What you will do: Exactly as they stand, write out all of the entries again.

Records shown:
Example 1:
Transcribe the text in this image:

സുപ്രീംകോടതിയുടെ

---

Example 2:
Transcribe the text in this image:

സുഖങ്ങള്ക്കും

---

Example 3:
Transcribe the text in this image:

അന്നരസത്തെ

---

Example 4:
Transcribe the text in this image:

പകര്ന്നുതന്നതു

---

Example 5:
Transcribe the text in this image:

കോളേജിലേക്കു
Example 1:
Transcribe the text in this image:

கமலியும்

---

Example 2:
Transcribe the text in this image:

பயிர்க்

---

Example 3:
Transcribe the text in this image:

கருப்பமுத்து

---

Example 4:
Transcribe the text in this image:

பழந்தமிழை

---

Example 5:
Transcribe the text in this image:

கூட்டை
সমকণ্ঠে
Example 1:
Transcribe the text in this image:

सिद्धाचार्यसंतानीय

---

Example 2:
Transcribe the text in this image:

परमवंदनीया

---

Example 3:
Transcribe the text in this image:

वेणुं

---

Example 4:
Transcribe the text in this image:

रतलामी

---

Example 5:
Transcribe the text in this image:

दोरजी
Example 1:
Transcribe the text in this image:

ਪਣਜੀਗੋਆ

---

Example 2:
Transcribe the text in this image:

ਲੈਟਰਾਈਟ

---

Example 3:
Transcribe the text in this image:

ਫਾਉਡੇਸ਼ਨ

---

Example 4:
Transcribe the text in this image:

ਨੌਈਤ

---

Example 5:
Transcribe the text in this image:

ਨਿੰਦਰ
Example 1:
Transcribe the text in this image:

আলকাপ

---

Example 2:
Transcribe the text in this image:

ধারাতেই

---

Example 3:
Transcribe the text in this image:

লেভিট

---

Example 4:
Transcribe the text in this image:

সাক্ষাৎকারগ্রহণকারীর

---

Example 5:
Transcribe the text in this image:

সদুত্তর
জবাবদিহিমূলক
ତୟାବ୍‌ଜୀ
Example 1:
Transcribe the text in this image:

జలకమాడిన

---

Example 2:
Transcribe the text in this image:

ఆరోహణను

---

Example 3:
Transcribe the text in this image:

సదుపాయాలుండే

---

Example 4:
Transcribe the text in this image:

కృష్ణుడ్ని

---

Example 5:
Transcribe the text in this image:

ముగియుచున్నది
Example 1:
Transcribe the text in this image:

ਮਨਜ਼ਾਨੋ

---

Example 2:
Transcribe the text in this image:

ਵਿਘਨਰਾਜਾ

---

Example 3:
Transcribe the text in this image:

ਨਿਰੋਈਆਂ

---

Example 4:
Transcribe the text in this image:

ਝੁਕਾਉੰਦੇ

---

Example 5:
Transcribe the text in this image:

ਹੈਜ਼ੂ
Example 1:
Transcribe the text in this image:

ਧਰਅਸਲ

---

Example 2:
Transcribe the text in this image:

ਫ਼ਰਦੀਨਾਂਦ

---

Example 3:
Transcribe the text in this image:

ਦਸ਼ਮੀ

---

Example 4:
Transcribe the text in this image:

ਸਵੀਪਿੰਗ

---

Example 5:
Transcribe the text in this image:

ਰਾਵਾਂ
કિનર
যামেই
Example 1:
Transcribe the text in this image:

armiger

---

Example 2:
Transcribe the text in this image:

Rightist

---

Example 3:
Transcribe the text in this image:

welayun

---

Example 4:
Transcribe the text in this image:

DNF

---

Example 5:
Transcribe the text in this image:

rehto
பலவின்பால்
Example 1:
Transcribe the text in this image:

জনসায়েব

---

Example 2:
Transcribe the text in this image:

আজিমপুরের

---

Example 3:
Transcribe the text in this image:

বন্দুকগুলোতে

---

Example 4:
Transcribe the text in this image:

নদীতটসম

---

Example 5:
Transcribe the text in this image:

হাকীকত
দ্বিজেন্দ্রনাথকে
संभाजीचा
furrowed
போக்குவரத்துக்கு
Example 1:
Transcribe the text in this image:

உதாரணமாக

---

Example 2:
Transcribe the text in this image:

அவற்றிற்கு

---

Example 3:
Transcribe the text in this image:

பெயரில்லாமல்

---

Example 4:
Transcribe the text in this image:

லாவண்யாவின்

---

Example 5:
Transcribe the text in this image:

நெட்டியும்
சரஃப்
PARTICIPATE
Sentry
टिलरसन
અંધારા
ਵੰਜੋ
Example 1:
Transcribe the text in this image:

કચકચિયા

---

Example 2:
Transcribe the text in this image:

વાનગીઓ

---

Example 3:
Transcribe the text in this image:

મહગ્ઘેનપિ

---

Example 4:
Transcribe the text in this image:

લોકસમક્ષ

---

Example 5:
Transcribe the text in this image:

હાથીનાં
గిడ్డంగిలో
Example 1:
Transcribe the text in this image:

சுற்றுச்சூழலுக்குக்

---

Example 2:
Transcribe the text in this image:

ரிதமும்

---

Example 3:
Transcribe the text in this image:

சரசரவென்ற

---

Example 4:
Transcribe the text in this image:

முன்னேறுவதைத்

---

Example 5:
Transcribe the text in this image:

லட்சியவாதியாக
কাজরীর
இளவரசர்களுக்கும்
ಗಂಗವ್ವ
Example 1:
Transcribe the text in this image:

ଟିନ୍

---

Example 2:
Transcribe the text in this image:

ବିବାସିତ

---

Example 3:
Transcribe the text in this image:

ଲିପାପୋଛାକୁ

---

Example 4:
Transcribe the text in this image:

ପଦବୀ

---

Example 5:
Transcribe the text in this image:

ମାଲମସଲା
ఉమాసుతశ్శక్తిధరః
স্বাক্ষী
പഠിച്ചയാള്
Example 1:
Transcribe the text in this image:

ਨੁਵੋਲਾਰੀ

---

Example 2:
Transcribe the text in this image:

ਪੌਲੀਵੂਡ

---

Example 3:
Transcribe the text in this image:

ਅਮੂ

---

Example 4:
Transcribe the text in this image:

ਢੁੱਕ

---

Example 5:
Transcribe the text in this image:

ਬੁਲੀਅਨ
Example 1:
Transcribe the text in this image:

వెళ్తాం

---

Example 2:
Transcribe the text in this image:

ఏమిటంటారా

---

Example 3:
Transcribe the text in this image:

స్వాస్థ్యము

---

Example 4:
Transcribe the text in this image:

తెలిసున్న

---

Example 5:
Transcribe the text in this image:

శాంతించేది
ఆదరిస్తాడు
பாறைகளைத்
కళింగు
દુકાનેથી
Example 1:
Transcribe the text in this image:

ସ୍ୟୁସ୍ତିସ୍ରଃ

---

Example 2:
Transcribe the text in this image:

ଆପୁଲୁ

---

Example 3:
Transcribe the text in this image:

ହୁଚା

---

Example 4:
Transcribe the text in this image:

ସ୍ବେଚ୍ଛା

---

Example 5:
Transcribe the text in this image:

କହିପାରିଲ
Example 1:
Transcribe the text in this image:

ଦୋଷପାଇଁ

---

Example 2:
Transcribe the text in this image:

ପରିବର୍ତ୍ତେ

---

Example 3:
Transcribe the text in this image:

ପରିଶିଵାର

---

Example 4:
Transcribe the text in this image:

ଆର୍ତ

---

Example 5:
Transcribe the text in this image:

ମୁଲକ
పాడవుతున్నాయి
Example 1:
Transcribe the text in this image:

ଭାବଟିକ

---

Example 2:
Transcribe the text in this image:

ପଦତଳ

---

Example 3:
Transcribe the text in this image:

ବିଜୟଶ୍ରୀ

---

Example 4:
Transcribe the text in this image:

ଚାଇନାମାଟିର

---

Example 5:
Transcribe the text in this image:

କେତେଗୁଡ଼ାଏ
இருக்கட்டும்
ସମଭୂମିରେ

Answer area:
Example 1:
Transcribe the text in this image:

സുപ്രീംകോടതിയുടെ

---

Example 2:
Transcribe the text in this image:

സുഖങ്ങള്ക്കും

---

Example 3:
Transcribe the text in this image:

അന്നരസത്തെ

---

Example 4:
Transcribe the text in this image:

പകര്ന്നുതന്നതു

---

Example 5:
Transcribe the text in this image:

കോളേജിലേക്കു
Example 1:
Transcribe the text in this image:

கமலியும்

---

Example 2:
Transcribe the text in this image:

பயிர்க்

---

Example 3:
Transcribe the text in this image:

கருப்பமுத்து

---

Example 4:
Transcribe the text in this image:

பழந்தமிழை

---

Example 5:
Transcribe the text in this image:

கூட்டை
সমকণ্ঠে
Example 1:
Transcribe the text in this image:

सिद्धाचार्यसंतानीय

---

Example 2:
Transcribe the text in this image:

परमवंदनीया

---

Example 3:
Transcribe the text in this image:

वेणुं

---

Example 4:
Transcribe the text in this image:

रतलामी

---

Example 5:
Transcribe the text in this image:

दोरजी
Example 1:
Transcribe the text in this image:

ਪਣਜੀਗੋਆ

---

Example 2:
Transcribe the text in this image:

ਲੈਟਰਾਈਟ

---

Example 3:
Transcribe the text in this image:

ਫਾਉਡੇਸ਼ਨ

---

Example 4:
Transcribe the text in this image:

ਨੌਈਤ

---

Example 5:
Transcribe the text in this image:

ਨਿੰਦਰ
Example 1:
Transcribe the text in this image:

আলকাপ

---

Example 2:
Transcribe the text in this image:

ধারাতেই

---

Example 3:
Transcribe the text in this image:

লেভিট

---

Example 4:
Transcribe the text in this image:

সাক্ষাৎকারগ্রহণকারীর

---

Example 5:
Transcribe the text in this image:

সদুত্তর
জবাবদিহিমূলক
ତୟାବ୍‌ଜୀ
Example 1:
Transcribe the text in this image:

జలకమాడిన

---

Example 2:
Transcribe the text in this image:

ఆరోహణను

---

Example 3:
Transcribe the text in this image:

సదుపాయాలుండే

---

Example 4:
Transcribe the text in this image:

కృష్ణుడ్ని

---

Example 5:
Transcribe the text in this image:

ముగియుచున్నది
Example 1:
Transcribe the text in this image:

ਮਨਜ਼ਾਨੋ

---

Example 2:
Transcribe the text in this image:

ਵਿਘਨਰਾਜਾ

---

Example 3:
Transcribe the text in this image:

ਨਿਰੋਈਆਂ

---

Example 4:
Transcribe the text in this image:

ਝੁਕਾਉੰਦੇ

---

Example 5:
Transcribe the text in this image:

ਹੈਜ਼ੂ
Example 1:
Transcribe the text in this image:

ਧਰਅਸਲ

---

Example 2:
Transcribe the text in this image:

ਫ਼ਰਦੀਨਾਂਦ

---

Example 3:
Transcribe the text in this image:

ਦਸ਼ਮੀ

---

Example 4:
Transcribe the text in this image:

ਸਵੀਪਿੰਗ

---

Example 5:
Transcribe the text in this image:

ਰਾਵਾਂ
કિનર
যামেই
Example 1:
Transcribe the text in this image:

armiger

---

Example 2:
Transcribe the text in this image:

Rightist

---

Example 3:
Transcribe the text in this image:

welayun

---

Example 4:
Transcribe the text in this image:

DNF

---

Example 5:
Transcribe the text in this image:

rehto
பலவின்பால்
Example 1:
Transcribe the text in this image:

জনসায়েব

---

Example 2:
Transcribe the text in this image:

আজিমপুরের

---

Example 3:
Transcribe the text in this image:

বন্দুকগুলোতে

---

Example 4:
Transcribe the text in this image:

নদীতটসম

---

Example 5:
Transcribe the text in this image:

হাকীকত
দ্বিজেন্দ্রনাথকে
संभाजीचा
furrowed
போக்குவரத்துக்கு
Example 1:
Transcribe the text in this image:

உதாரணமாக

---

Example 2:
Transcribe the text in this image:

அவற்றிற்கு

---

Example 3:
Transcribe the text in this image:

பெயரில்லாமல்

---

Example 4:
Transcribe the text in this image:

லாவண்யாவின்

---

Example 5:
Transcribe the text in this image:

நெட்டியும்
சரஃப்
PARTICIPATE
Sentry
टिलरसन
અંધારા
ਵੰਜੋ
Example 1:
Transcribe the text in this image:

કચકચિયા

---

Example 2:
Transcribe the text in this image:

વાનગીઓ

---

Example 3:
Transcribe the text in this image:

મહગ્ઘેનપિ

---

Example 4:
Transcribe the text in this image:

લોકસમક્ષ

---

Example 5:
Transcribe the text in this image:

હાથીનાં
గిడ్డంగిలో
Example 1:
Transcribe the text in this image:

சுற்றுச்சூழலுக்குக்

---

Example 2:
Transcribe the text in this image:

ரிதமும்

---

Example 3:
Transcribe the text in this image:

சரசரவென்ற

---

Example 4:
Transcribe the text in this image:

முன்னேறுவதைத்

---

Example 5:
Transcribe the text in this image:

லட்சியவாதியாக
কাজরীর
இளவரசர்களுக்கும்
ಗಂಗವ್ವ
Example 1:
Transcribe the text in this image:

ଟିନ୍

---

Example 2:
Transcribe the text in this image:

ବିବାସିତ

---

Example 3:
Transcribe the text in this image:

ଲିପାପୋଛାକୁ

---

Example 4:
Transcribe the text in this image:

ପଦବୀ

---

Example 5:
Transcribe the text in this image:

ମାଲମସଲା
ఉమాసుతశ్శక్తిధరః
স্বাক্ষী
പഠിച്ചയാള്
Example 1:
Transcribe the text in this image:

ਨੁਵੋਲਾਰੀ

---

Example 2:
Transcribe the text in this image:

ਪੌਲੀਵੂਡ

---

Example 3:
Transcribe the text in this image:

ਅਮੂ

---

Example 4:
Transcribe the text in this image:

ਢੁੱਕ

---

Example 5:
Transcribe the text in this image:

ਬੁਲੀਅਨ
Example 1:
Transcribe the text in this image:

వెళ్తాం

---

Example 2:
Transcribe the text in this image:

ఏమిటంటారా

---

Example 3:
Transcribe the text in this image:

స్వాస్థ్యము

---

Example 4:
Transcribe the text in this image:

తెలిసున్న

---

Example 5:
Transcribe the text in this image:

శాంతించేది
ఆదరిస్తాడు
பாறைகளைத்
కళింగు
દુકાનેથી
Example 1:
Transcribe the text in this image:

ସ୍ୟୁସ୍ତିସ୍ରଃ

---

Example 2:
Transcribe the text in this image:

ଆପୁଲୁ

---

Example 3:
Transcribe the text in this image:

ହୁଚା

---

Example 4:
Transcribe the text in this image:

ସ୍ବେଚ୍ଛା

---

Example 5:
Transcribe the text in this image:

କହିପାରିଲ
Example 1:
Transcribe the text in this image:

ଦୋଷପାଇଁ

---

Example 2:
Transcribe the text in this image:

ପରିବର୍ତ୍ତେ

---

Example 3:
Transcribe the text in this image:

ପରିଶିଵାର

---

Example 4:
Transcribe the text in this image:

ଆର୍ତ

---

Example 5:
Transcribe the text in this image:

ମୁଲକ
పాడవుతున్నాయి
Example 1:
Transcribe the text in this image:

ଭାବଟିକ

---

Example 2:
Transcribe the text in this image:

ପଦତଳ

---

Example 3:
Transcribe the text in this image:

ବିଜୟଶ୍ରୀ

---

Example 4:
Transcribe the text in this image:

ଚାଇନାମାଟିର

---

Example 5:
Transcribe the text in this image:

କେତେଗୁଡ଼ାଏ
இருக்கட்டும்
ସମଭୂମିରେ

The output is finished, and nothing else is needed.